What about us as individuals? None of us is perfect. Each of us has flaws. Each of us has times when we fail to measure up to the best in us. Each of us has that feeling of brokenness once in a while – for some it is the major determinant of their personality. What lessons can we draw from the experience of the Jewish people as a whole in dealing with brokenness. What can we do so that our broken nature can water the flowers rather than shatter us into useless shards?
The Book of Lamentations or Eichah, which is the Megillah that we read on Tisha b’av includes these words: (Chap 3)
I said, My strength and my hope are perished from God;
Remembering my affliction and my misery, the rot and the stench.
My soul remembers them, and is bowed down inside me.
But This I recall to my mind, therefore have I hope.
The grace of God has not ceased, and God’s compassion does not fail.
They are new every morning.
New every morning – the Jewish response to the broken spirit, to the broken relationship, to broken lives is to find a new direction building upon the past, remembering the past (as the Jewish community does on Tisha b’av) but transforming what we did and were in the past to meet the realities of today – to meet what is new every morning.
A Jew should not become stuck in the past – if Judaism had done then we would have died out with the destruction of the First Temple. We have to move forward and renew our lives when we are broken. Just as Judaism responds to losing our institutions by building new kinds of organisations so each of us Jews can respond, for example, to losing our relationships by building new kinds of relationships –which can never replace what we have lost – but which can enable us to live our fulfilled lives.

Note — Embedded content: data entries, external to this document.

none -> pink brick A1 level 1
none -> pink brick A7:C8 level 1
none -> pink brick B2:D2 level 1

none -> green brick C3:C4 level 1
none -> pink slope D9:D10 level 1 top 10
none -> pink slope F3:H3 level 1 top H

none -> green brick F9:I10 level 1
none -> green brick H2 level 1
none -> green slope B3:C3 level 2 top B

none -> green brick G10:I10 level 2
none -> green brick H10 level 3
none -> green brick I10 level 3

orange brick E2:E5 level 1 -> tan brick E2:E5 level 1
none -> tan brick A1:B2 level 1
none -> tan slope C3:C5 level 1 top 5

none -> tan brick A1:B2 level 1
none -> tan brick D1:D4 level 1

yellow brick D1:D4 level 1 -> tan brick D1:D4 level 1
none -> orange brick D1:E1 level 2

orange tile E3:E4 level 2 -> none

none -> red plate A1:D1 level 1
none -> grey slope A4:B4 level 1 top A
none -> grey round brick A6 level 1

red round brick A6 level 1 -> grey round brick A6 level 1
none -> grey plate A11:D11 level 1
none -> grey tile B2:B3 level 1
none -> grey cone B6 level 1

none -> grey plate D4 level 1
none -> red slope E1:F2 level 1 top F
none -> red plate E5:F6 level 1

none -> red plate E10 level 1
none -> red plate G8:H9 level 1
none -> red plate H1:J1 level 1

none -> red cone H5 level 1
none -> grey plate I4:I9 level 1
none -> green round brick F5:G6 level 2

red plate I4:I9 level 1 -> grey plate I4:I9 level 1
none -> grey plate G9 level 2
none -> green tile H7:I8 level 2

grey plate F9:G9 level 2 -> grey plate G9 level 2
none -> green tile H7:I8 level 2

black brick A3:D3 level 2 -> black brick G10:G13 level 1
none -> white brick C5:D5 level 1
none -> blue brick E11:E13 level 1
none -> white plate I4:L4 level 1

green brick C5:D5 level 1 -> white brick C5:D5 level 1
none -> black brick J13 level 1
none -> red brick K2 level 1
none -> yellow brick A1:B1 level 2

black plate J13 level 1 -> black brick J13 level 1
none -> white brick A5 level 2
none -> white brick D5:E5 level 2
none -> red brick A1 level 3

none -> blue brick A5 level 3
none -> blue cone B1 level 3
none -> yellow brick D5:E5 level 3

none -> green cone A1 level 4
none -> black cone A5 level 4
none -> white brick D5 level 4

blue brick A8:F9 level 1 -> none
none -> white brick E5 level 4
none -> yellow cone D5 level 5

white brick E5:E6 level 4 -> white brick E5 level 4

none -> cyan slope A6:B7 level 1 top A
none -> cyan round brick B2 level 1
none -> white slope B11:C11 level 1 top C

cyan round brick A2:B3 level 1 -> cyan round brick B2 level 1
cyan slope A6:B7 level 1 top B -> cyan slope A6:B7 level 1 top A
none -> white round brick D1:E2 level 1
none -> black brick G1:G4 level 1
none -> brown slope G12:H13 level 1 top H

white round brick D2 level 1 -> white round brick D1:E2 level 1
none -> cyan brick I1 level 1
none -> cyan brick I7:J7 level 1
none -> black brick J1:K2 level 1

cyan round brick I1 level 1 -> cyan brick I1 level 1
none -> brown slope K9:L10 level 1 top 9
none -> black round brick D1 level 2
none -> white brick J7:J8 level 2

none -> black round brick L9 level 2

Just as the brokenness of Judaism has encouraged creativity as a response to the societies that we find ourselves in, so, when we feel broken we can find our outlet in creativity, in art and music and writing.
It is our flaws that bring our diversity, that make a Jewish community interesting and worth getting to know. Furthermore each year we can each of us engage in a massive act of transformative repair as we prepare ourselves for the High Holydays, Rosh Hashanah and Yom Kippur where our At-one-ment can be achieved if we are truly ready to change.
The month of Ellul is just around the corner – the month when our transformative process toward the High Holidays must begin. When Rabbi Debbie finished our service for Tisha b’Av last Saturday night – we sang one of the very final verses of the book of Lamentations. It is a verse that we also sang just now as we closed the Ark – Hashivenu adonai elaycha, v’nashuva, Hadesh yamenu c’kedem – help us to return to you O God then we will return, renew our days as in the past. Each time we are Broken may God grant us the strength and courage to be responsible for our own renewal and may others help us to enable our brokenness to plant the seeds of that renewal.